I have lived in Avondale Heights about 19 years now. I like it – and whilst I am not particularly Italian, I feel comfortable living in the most Italian suburb in Australia (20% of people here claim Italian descent – compared to 3% in Australia and 4% in Victoria overall).
Just over the Canning Street bridge to the east is the Maribyrnong Explosives Factory site. This is a 124 hectare location which takes up a very large part of the suburb of Maribyrnong. Until 30 years ago, Maribyrnong and surrounds hosted three major Defence factories – the Footscray Ammunition Factory which is now Edgewater, the Maribyrnong Ordnance Factory which is is the weirdly named Waterford Green, and the Explosives Factory.
The Explosives Factory has been closed for a very long time, and I was reading in the Herald Sun early last week about the lack of progress on developing the site. As it turns out, the Federal Government starting talking about redeveloping it as a new residential suburb around 19 years ago, when I moved here (FYI, I used to live in an upper level flat opposite that site on the eastern side in Maribyrnong).

▶ **SUPPLIED ENTRIES**
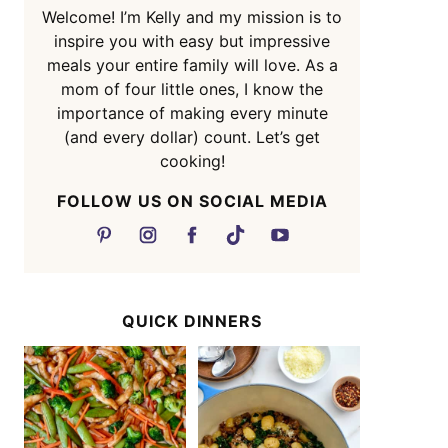
Welcome! I’m Kelly and my mission is to
inspire you with easy but impressive
meals your entire family will love. As a
mom of four little ones, I know the
importance of making every minute
(and every dollar) count. Let’s get
cooking!
FOLLOW US ON SOCIAL MEDIA
QUICK DINNERS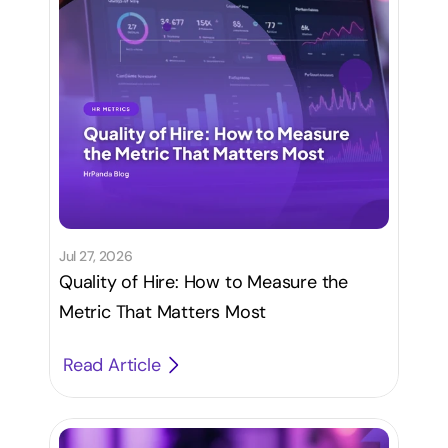
Jul 27, 2026
Quality of Hire: How to Measure the
Metric That Matters Most
Read Article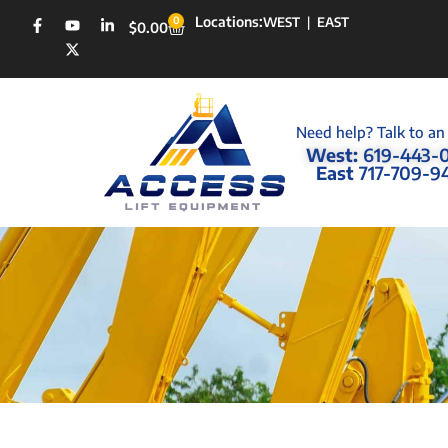
Locations:
0
WEST
|
EAST
$
0.00
Need help? Talk to an
West:
619-443-
East
717-709-9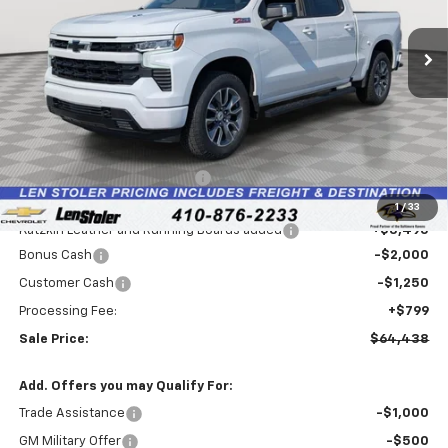
$64,438
$3,091
Ext.
Int.
Dealer Retail Stock - Upfitted
LEN STOLER PRICE
SAVINGS
Less
MSRP:
$66,730
Price reduction below MSRP:
-$3,336
Internet Price:
$63,394
1
/
33
Katzkin Leather and Running Boards added
+$3,495
Bonus Cash
-$2,000
Customer Cash
-$1,250
Processing Fee:
+$799
Sale Price:
$64,438
Add. Offers you may Qualify For:
Trade Assistance
-$1,000
GM Military Offer
-$500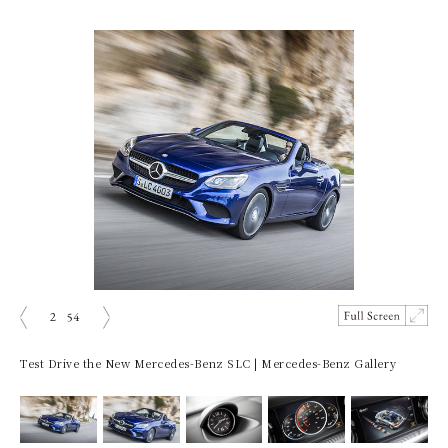
2
54
prev
next
Test Drive the New Mercedes-Benz SLC | Mercedes-Benz Gallery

▶ **ASSIGNMENT 1**
Which Defence factories does the text on Avondale Heights say Maribyrnong and surrounds hosted until 30 years ago?
▶ **ASSIGNMENT 2**
According to the text on Avondale Heights, how large is the Maribyrnong Explosives Factory site?
The records are separate from the text on Avondale Heights and aren't connected to it.

▶ **EXPECTED ANSWER 1**
- Footscray Ammunition Factory
- Maribyrnong Ordnance Factory
- Explosives Factory

▶ **EXPECTED ANSWER 2**
124 hectares.